THE crape myrtle is pretty shamefully ignored in gardens of Washington, and I think this must be because so many Yankees have moved in in the past century or so.
Never having known this elegant princess of the vegetable kingdom in Bangor, they never thought of planting it here. Indeed, the plethora of birches, Norway maples, spruces and other rather disagreeable relics of the Arctics, are undoubtedly explained by the fact that they all flourish in the native lands of the Adamses and Roosevelts and Eskimos.
Gardenias, regrettably, just barely do not manage our winters. They almost do. But it's all right to ignore gardenias, since only the most determined gardener can make them survive, perhaps with mats of straw against a south wall.
But crape myrtles are hardy even to the north of us, and they ought to be in any garden that cares for elegant flowers in August. Nothing else I can think of -- no other shrub of equal quality -- blooms from mid-July to mid-August with us.
The National Arboretum has developed a considerable number of new varieties, but I do not see them at nurseries or find them listed in catalogues. In time, no doubt, they will be in general commerce, and in the meantime there is nothing to quarrel at in the sorts readily available.
The commonest one is watermelon colored. Then there are two or three variations on the levender theme, and a crimson or two and a salmon sort. The handsomest, maybe, is the clear soft pink.

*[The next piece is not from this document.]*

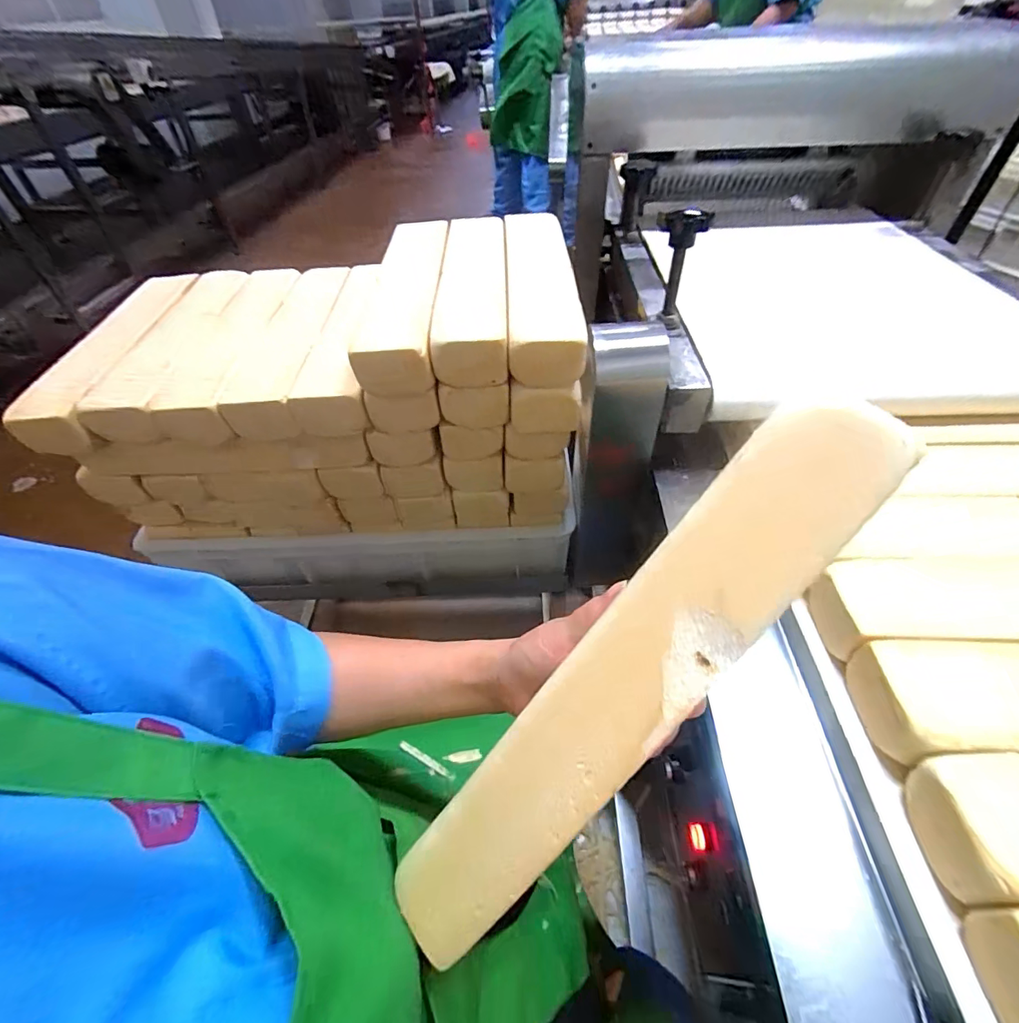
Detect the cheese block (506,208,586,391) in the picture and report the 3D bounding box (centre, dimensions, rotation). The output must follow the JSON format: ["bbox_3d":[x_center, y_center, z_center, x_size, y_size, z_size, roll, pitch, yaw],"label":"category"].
[{"bbox_3d":[0.036,-0.272,0.569,0.079,0.058,0.351,-3,48,1],"label":"cheese block"}]

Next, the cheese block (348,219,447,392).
[{"bbox_3d":[-0.120,-0.255,0.569,0.079,0.061,0.332,-3,48,0],"label":"cheese block"}]

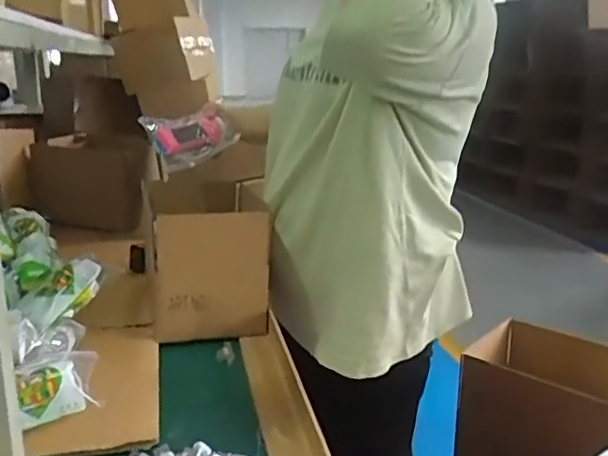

All crape myrtles like full sun and abide half-shade. They never flourish so well as in a brillinatly sunny garden where they get top dressings of rotted manure every other winter and some supplemental watering in dry spells of summer.
They grow very quickly to 10 feet and somewhat more slowly to 15 or 20 feet. They have no bugs, in my experience of them, and no disease either, except for a bit of mildew sometimes in early fall.
The foliage is neat, like a common privet's, but with the advantage that it turns beautiful orange and russet and deep red in the fall. Sometimes. Not always. Also it has a splendid habit of growth, making a shrub with perhaps four or six stems (it can be grown as a small tree by sawing out all but one) and these are covered with the most beautiful bark imaginable. The limbs are muscular, full of gentle swellings, and the bark is very think, quickly peeling off to leave bare stems that are well worth close observation, in their patternings of olive and buff and fawn. If the shrub were rare, we'd all break our budgets bark and habit, quite apart from the flowers.
An important feature of the plant, apart from its tufts (or football-sized panicles) of fluffy bloom is the lateness of its leafing out in the spring. The willows have been in leaf for weeks while the crape myrtles are still bare. It is only when spring is full and warm that tiny red-bronze glossy leaves appear, and at this season too the shrub is beautiful, though the gardener rarely pauses to admire these new growths at the height of May.
But often in small-town gardens there is a south wall against which one would like something relatively gorgeous but at the same time polished and handsome even when not in bloom.
The crape myrtle, leafing out so late, is an admirable choice for not blocking the south sun from windows until hot weather is here. Along with the dogwood (and very little else) the crape myrtyle has no faults.
The capital would be substantially improved if most of its dismal maples and spruces were sawed down (I excent the glorious Japanese and sugar maples and the blue spruces, which I grudgingly confess grow magnificently here, and the mere fact that I personally do not like them is neither here nor there) and replaced with oaks, if a forest tree is required, or dogwoods and crape myrtles where small trees are needed.
We have been rarely blessed this summer with superlative weather, lots of sun and good warm days. Some gardeners, indeed, have complained of what they call the "savage heat," but all steady and right-thinking Americans have loved every blessed day of it. Often I have felt myself back in my original country along the Lower Mississipi, and one can only hope the weather god is back in his proper tracks and that from now on our summers will continue according to this splendid beginning. Too often, in past summers, we have been denied the goodness to which our latitude entitles us, and our summers have been far too cool.
The crape myrtles, along with gardeners, have flourished mightily this July and August -- never have my tomatoes or hounds or self been more content -- and while it is no more than we have a right to expect, still there is so little justice nowadays that we should make some noise about it just to encourage the powers that be. The Real Ones, nor the politicians.